Records from a data source:

_ _ _ _ _ _ _

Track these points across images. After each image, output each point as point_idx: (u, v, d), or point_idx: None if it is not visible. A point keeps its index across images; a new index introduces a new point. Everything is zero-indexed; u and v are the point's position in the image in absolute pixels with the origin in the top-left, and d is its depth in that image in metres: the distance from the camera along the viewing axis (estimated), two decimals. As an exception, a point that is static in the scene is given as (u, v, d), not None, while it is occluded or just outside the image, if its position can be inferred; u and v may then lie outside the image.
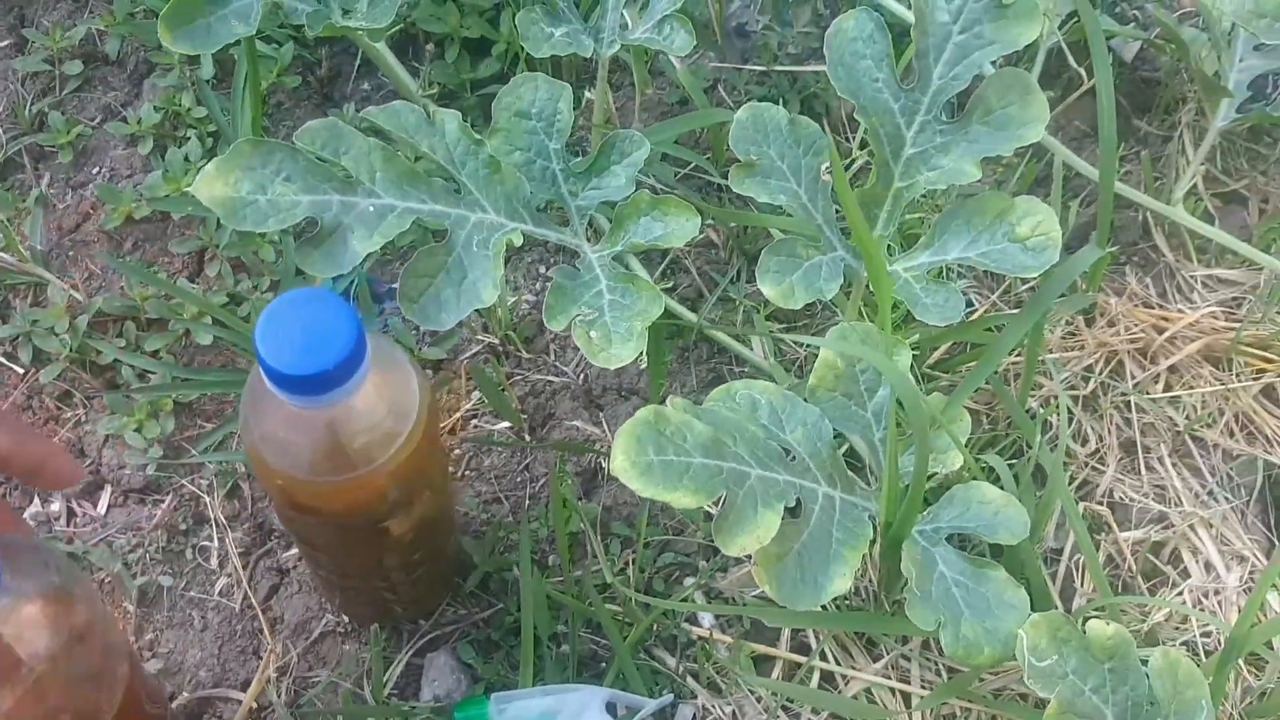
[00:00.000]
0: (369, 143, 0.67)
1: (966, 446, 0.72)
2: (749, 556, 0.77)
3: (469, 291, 0.67)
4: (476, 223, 0.69)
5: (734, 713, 0.74)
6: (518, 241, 0.70)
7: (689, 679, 0.75)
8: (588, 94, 0.94)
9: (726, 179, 0.90)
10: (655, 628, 0.76)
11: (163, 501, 0.78)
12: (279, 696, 0.73)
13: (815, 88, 0.95)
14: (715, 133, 0.90)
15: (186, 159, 0.88)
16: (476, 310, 0.68)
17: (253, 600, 0.75)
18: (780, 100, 0.94)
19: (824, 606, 0.67)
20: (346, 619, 0.75)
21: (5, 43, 0.96)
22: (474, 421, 0.83)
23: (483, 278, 0.67)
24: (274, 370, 0.53)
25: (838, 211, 0.73)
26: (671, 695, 0.74)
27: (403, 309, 0.65)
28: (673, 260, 0.90)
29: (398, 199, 0.67)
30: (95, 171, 0.91)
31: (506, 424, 0.83)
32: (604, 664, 0.75)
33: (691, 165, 0.92)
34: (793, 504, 0.64)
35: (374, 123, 0.69)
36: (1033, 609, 0.65)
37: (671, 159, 0.91)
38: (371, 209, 0.66)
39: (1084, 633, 0.63)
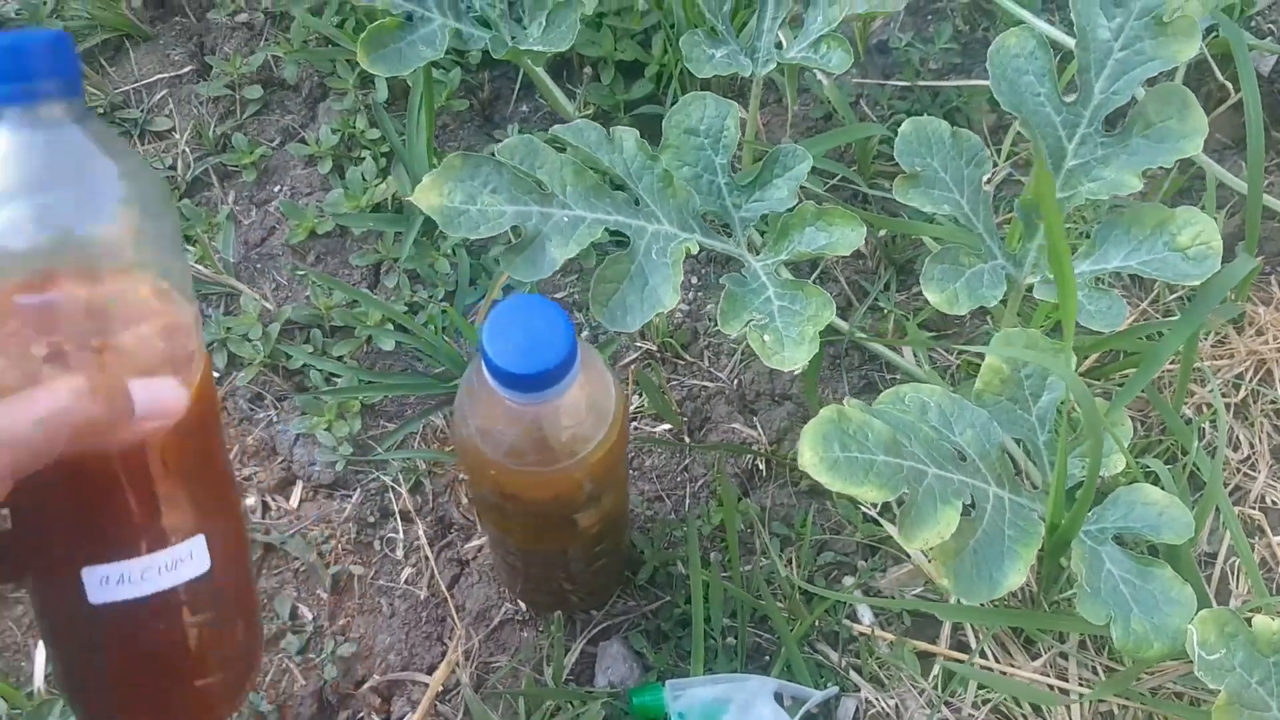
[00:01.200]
0: (561, 158, 0.71)
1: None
2: (908, 556, 0.81)
3: (651, 297, 0.71)
4: (654, 233, 0.73)
5: (897, 706, 0.76)
6: (694, 250, 0.74)
7: (851, 673, 0.78)
8: (736, 112, 0.98)
9: (873, 190, 0.94)
10: (818, 624, 0.79)
11: (351, 496, 0.83)
12: (465, 680, 0.77)
13: (957, 102, 0.98)
14: (862, 146, 0.94)
15: (363, 178, 0.94)
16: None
17: (442, 587, 0.80)
18: (923, 115, 0.97)
19: (982, 605, 0.70)
20: (525, 607, 0.79)
21: (188, 69, 1.03)
22: (634, 424, 0.87)
23: (663, 284, 0.71)
24: (499, 369, 0.57)
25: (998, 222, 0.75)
26: (836, 688, 0.76)
27: (594, 312, 0.69)
28: (822, 270, 0.93)
29: (586, 210, 0.71)
30: (277, 189, 0.97)
31: (667, 426, 0.87)
32: (768, 656, 0.78)
33: (838, 177, 0.95)
34: (968, 502, 0.67)
35: (560, 139, 0.73)
36: (1194, 608, 0.67)
37: (819, 171, 0.94)
38: (566, 219, 0.70)
39: (1250, 628, 0.65)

_ _ _ _ _ _ _

What is required: With the pictures removed, please retype each record exactly.

Answer to this problem:
Track these points across images. After each image, output each point as point_idx: (u, v, d), or point_idx: None if it is not visible. A point keeps its index across images; a new index introduces a new point. Everything is zero-indexed; u and v are the point's position in the image in absolute pixels with the origin in the top-left, and d is its depth in that image in metres: the distance from the camera along the viewing axis (estimated), two decimals. As an exception, a point that is static in the scene is given as (u, v, d), not None, while it is occluded or just outside the image, if its position can be inferred; u and v may then lie outside the image.
[00:00.000]
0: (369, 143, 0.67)
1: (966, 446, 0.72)
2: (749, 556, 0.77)
3: (469, 291, 0.67)
4: (476, 223, 0.69)
5: (734, 713, 0.74)
6: (518, 241, 0.70)
7: (689, 679, 0.75)
8: (588, 94, 0.94)
9: (726, 179, 0.90)
10: (655, 628, 0.76)
11: (163, 501, 0.78)
12: (279, 696, 0.73)
13: (815, 88, 0.95)
14: (715, 133, 0.90)
15: (186, 159, 0.88)
16: (476, 310, 0.68)
17: (253, 600, 0.75)
18: (780, 100, 0.94)
19: (824, 606, 0.67)
20: (346, 619, 0.75)
21: (5, 43, 0.96)
22: (474, 421, 0.83)
23: (483, 278, 0.67)
24: (274, 370, 0.53)
25: (838, 211, 0.73)
26: (671, 695, 0.74)
27: (403, 309, 0.65)
28: (673, 260, 0.90)
29: (398, 199, 0.67)
30: (95, 171, 0.91)
31: (506, 424, 0.83)
32: (604, 664, 0.75)
33: (691, 165, 0.92)
34: (793, 504, 0.64)
35: (374, 123, 0.69)
36: (1033, 609, 0.65)
37: (671, 159, 0.91)
38: (371, 209, 0.66)
39: (1084, 633, 0.63)
[00:01.200]
0: (561, 158, 0.71)
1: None
2: (908, 556, 0.81)
3: (651, 297, 0.71)
4: (654, 233, 0.73)
5: (897, 706, 0.76)
6: (694, 250, 0.74)
7: (851, 673, 0.78)
8: (736, 112, 0.98)
9: (873, 190, 0.94)
10: (818, 624, 0.79)
11: (351, 496, 0.83)
12: (465, 680, 0.77)
13: (957, 102, 0.98)
14: (862, 146, 0.94)
15: (363, 178, 0.94)
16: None
17: (442, 587, 0.80)
18: (923, 115, 0.97)
19: (982, 605, 0.70)
20: (525, 607, 0.79)
21: (188, 69, 1.03)
22: (634, 424, 0.87)
23: (663, 284, 0.71)
24: (499, 369, 0.57)
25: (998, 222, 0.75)
26: (836, 688, 0.76)
27: (594, 312, 0.69)
28: (822, 270, 0.93)
29: (586, 210, 0.71)
30: (277, 189, 0.97)
31: (667, 426, 0.87)
32: (768, 656, 0.78)
33: (838, 177, 0.95)
34: (968, 502, 0.67)
35: (560, 139, 0.73)
36: (1194, 608, 0.67)
37: (819, 171, 0.94)
38: (566, 219, 0.70)
39: (1250, 628, 0.65)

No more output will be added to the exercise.